§ **Work item**:
Scan the material that follows. Copy every line containing the word "Glial".
········
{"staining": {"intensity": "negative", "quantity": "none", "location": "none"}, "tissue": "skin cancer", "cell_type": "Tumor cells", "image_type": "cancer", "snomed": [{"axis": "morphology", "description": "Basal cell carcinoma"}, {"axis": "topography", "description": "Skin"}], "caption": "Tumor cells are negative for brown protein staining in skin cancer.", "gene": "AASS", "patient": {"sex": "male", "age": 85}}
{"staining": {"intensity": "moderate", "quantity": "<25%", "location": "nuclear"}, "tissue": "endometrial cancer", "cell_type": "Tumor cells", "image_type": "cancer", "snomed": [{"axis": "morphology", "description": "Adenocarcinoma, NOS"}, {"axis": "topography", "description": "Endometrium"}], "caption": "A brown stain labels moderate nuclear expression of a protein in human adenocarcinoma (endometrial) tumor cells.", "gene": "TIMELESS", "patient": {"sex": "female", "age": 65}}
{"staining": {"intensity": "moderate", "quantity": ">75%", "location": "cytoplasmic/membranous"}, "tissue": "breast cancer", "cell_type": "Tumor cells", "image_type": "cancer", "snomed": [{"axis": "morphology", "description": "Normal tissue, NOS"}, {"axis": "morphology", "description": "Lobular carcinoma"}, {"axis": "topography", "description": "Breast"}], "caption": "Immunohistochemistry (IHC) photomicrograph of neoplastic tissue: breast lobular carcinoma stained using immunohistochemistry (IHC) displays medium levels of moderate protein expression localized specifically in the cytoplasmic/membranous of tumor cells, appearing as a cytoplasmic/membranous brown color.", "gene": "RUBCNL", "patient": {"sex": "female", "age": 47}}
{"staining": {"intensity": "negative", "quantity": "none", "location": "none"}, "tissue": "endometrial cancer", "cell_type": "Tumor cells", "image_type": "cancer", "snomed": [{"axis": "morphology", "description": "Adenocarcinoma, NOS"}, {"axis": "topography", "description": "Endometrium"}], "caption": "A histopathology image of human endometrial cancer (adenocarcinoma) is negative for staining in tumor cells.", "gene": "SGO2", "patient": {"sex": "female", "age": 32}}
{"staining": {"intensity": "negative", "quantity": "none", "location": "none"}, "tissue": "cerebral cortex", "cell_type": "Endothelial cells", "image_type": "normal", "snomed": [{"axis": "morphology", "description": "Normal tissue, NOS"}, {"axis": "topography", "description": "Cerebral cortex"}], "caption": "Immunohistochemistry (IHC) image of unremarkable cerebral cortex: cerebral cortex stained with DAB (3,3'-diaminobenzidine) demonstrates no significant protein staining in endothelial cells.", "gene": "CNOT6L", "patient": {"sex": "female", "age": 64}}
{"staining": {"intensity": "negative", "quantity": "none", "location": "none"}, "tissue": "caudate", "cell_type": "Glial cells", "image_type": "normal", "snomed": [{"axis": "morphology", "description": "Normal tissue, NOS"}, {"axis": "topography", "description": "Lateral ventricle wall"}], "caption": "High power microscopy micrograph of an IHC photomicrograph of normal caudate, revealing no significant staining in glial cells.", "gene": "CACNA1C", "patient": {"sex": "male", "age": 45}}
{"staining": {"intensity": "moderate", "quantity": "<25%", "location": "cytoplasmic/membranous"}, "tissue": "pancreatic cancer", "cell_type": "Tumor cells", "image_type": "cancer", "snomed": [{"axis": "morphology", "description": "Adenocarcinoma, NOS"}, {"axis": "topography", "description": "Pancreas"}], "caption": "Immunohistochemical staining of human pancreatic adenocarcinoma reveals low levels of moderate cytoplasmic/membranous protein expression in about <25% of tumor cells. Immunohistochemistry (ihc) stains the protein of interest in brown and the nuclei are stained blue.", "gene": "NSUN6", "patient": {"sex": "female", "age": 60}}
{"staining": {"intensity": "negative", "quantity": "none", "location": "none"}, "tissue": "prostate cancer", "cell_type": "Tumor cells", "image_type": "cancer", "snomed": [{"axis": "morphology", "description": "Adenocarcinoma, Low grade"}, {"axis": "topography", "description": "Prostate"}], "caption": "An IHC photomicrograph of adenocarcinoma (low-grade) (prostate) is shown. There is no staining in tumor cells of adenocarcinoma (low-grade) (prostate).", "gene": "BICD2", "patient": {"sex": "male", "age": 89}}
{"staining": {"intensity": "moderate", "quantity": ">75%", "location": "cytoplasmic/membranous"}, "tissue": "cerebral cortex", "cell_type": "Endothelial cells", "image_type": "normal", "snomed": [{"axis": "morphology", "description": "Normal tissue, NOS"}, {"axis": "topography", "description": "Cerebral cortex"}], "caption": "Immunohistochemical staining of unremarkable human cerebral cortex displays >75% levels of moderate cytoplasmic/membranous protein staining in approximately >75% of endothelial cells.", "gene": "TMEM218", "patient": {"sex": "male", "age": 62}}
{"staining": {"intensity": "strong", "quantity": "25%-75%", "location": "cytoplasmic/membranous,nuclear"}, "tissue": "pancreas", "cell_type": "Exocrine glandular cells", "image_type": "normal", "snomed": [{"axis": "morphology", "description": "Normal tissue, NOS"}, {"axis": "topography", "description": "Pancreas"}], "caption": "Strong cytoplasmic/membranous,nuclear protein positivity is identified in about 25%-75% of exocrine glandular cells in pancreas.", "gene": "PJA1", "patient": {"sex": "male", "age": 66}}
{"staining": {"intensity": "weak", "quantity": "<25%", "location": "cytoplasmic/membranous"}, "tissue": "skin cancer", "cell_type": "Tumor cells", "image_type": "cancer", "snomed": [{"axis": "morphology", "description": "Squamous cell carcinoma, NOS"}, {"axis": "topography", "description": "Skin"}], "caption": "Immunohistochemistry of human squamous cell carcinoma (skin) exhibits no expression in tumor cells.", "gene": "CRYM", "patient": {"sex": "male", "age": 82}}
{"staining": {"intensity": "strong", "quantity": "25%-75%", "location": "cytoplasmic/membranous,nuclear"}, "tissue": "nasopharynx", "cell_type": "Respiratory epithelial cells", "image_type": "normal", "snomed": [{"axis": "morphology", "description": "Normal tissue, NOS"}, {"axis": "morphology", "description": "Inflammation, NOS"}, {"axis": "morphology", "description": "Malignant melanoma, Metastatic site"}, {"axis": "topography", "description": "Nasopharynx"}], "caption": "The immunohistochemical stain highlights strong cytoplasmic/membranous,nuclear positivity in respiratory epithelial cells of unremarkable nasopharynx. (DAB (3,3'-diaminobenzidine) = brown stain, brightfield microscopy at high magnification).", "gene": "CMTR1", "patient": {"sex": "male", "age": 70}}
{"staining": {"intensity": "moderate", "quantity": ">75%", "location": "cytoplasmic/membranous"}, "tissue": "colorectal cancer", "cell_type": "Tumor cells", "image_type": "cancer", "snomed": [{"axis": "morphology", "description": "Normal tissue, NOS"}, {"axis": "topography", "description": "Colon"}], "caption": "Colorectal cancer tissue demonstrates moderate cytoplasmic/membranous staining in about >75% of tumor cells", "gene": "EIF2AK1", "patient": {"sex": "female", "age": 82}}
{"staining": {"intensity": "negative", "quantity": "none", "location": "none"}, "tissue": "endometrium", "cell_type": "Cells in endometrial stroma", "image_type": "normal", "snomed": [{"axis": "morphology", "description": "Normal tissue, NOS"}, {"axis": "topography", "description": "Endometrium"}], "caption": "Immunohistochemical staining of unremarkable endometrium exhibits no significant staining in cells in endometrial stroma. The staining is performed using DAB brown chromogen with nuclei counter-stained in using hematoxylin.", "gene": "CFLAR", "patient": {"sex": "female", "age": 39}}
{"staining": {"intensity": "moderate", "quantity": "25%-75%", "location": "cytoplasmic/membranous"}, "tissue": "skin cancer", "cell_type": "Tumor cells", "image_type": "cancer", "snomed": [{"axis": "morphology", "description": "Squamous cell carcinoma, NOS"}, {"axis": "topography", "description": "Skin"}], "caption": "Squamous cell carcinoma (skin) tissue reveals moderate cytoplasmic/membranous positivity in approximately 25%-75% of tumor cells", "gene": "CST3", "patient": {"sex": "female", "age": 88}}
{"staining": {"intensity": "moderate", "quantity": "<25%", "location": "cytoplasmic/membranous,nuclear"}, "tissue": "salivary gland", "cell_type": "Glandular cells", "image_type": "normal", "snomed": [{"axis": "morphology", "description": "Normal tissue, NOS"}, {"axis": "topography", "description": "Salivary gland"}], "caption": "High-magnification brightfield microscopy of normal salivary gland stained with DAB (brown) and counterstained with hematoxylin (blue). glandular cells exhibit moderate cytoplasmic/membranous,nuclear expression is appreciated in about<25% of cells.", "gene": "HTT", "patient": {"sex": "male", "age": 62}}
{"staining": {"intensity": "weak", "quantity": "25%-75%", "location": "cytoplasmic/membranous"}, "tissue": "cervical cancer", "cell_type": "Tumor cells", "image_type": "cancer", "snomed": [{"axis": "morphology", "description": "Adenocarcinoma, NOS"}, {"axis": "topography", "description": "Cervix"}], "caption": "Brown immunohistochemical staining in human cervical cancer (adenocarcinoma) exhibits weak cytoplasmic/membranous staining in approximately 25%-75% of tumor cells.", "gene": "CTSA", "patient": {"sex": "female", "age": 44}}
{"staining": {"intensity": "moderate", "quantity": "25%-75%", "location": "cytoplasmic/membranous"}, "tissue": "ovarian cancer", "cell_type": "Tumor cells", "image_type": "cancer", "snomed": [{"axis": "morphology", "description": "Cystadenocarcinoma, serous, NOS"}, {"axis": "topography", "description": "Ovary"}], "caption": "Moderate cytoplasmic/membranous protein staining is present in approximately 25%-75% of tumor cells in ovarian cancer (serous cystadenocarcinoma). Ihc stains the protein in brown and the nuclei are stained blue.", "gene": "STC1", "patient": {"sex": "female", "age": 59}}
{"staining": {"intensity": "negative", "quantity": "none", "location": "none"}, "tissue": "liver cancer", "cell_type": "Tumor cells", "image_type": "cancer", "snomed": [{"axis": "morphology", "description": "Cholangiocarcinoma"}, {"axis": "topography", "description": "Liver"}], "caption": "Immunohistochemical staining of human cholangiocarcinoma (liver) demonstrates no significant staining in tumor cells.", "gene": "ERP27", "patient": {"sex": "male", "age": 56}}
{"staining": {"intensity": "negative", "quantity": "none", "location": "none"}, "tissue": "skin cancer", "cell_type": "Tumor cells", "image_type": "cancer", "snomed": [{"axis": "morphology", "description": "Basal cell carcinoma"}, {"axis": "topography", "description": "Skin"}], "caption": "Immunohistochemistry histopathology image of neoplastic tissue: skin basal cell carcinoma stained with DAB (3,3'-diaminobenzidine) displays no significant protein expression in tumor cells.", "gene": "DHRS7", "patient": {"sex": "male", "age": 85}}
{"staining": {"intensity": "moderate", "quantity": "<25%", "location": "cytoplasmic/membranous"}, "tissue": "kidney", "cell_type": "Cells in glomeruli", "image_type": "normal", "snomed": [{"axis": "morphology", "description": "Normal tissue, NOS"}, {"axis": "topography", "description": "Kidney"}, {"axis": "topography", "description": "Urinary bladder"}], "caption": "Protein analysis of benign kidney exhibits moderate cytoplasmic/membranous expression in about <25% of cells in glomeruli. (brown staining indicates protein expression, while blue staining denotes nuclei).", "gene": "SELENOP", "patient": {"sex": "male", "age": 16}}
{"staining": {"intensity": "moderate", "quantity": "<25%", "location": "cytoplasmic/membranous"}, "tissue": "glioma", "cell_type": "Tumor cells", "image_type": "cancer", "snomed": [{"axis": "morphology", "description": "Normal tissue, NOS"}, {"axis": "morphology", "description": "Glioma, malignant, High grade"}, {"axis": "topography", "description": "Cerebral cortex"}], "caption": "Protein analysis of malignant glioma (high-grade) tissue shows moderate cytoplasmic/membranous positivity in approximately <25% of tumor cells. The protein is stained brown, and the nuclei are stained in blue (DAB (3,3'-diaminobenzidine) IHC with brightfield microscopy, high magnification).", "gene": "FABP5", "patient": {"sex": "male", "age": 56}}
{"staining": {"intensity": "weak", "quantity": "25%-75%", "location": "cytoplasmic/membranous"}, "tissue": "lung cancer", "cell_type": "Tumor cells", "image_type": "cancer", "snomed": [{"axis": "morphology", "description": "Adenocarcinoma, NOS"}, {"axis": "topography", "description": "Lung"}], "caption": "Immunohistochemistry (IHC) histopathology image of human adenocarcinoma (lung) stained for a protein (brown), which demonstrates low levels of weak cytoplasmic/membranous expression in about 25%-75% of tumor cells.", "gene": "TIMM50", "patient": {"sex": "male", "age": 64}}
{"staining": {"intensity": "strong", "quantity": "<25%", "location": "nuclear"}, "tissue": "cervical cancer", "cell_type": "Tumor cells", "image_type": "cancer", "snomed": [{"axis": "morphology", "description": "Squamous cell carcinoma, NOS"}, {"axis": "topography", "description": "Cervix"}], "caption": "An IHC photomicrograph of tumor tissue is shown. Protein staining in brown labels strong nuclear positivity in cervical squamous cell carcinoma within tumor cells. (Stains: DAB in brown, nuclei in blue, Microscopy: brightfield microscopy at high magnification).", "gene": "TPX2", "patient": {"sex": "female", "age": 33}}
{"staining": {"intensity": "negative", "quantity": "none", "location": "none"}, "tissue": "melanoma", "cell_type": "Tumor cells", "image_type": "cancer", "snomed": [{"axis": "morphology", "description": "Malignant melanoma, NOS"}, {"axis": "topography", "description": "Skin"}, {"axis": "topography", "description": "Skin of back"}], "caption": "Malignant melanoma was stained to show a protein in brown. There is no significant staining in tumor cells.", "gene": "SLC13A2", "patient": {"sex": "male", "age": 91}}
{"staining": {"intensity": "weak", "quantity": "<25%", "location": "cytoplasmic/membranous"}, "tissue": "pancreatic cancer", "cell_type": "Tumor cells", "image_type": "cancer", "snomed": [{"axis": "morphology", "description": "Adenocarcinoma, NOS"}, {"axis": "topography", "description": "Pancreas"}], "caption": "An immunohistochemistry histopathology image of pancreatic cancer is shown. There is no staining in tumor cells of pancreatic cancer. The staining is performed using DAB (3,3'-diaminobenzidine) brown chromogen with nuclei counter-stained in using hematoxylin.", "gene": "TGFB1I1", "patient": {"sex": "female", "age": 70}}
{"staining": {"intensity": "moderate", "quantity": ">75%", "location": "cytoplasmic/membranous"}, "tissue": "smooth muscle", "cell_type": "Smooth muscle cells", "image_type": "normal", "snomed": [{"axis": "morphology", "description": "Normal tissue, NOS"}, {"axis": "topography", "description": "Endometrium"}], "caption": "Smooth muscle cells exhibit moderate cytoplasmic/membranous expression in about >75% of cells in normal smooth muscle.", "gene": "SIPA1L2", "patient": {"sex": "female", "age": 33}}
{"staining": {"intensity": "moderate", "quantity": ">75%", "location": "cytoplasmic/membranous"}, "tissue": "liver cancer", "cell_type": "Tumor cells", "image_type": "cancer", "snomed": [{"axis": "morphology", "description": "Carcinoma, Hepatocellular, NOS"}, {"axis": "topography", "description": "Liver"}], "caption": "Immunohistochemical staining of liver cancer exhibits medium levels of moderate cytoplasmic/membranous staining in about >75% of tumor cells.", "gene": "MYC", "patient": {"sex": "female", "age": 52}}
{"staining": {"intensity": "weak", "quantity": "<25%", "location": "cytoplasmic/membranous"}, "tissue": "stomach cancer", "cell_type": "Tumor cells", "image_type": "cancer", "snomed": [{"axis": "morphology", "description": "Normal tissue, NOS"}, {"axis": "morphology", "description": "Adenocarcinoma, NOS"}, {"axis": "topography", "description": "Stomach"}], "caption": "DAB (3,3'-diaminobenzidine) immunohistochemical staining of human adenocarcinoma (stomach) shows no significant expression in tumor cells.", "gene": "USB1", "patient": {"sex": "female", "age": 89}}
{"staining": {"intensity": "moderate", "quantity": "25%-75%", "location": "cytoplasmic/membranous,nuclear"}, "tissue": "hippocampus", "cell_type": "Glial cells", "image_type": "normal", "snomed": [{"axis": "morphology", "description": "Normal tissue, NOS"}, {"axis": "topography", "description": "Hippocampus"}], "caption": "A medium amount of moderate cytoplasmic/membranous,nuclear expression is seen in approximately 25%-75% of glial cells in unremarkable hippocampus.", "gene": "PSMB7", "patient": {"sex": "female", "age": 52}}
········
§ **Answer box**:
{"staining": {"intensity": "negative", "quantity": "none", "location": "none"}, "tissue": "caudate", "cell_type": "Glial cells", "image_type": "normal", "snomed": [{"axis": "morphology", "description": "Normal tissue, NOS"}, {"axis": "topography", "description": "Lateral ventricle wall"}], "caption": "High power microscopy micrograph of an IHC photomicrograph of normal caudate, revealing no significant staining in glial cells.", "gene": "CACNA1C", "patient": {"sex": "male", "age": 45}}
{"staining": {"intensity": "moderate", "quantity": "25%-75%", "location": "cytoplasmic/membranous,nuclear"}, "tissue": "hippocampus", "cell_type": "Glial cells", "image_type": "normal", "snomed": [{"axis": "morphology", "description": "Normal tissue, NOS"}, {"axis": "topography", "description": "Hippocampus"}], "caption": "A medium amount of moderate cytoplasmic/membranous,nuclear expression is seen in approximately 25%-75% of glial cells in unremarkable hippocampus.", "gene": "PSMB7", "patient": {"sex": "female", "age": 52}}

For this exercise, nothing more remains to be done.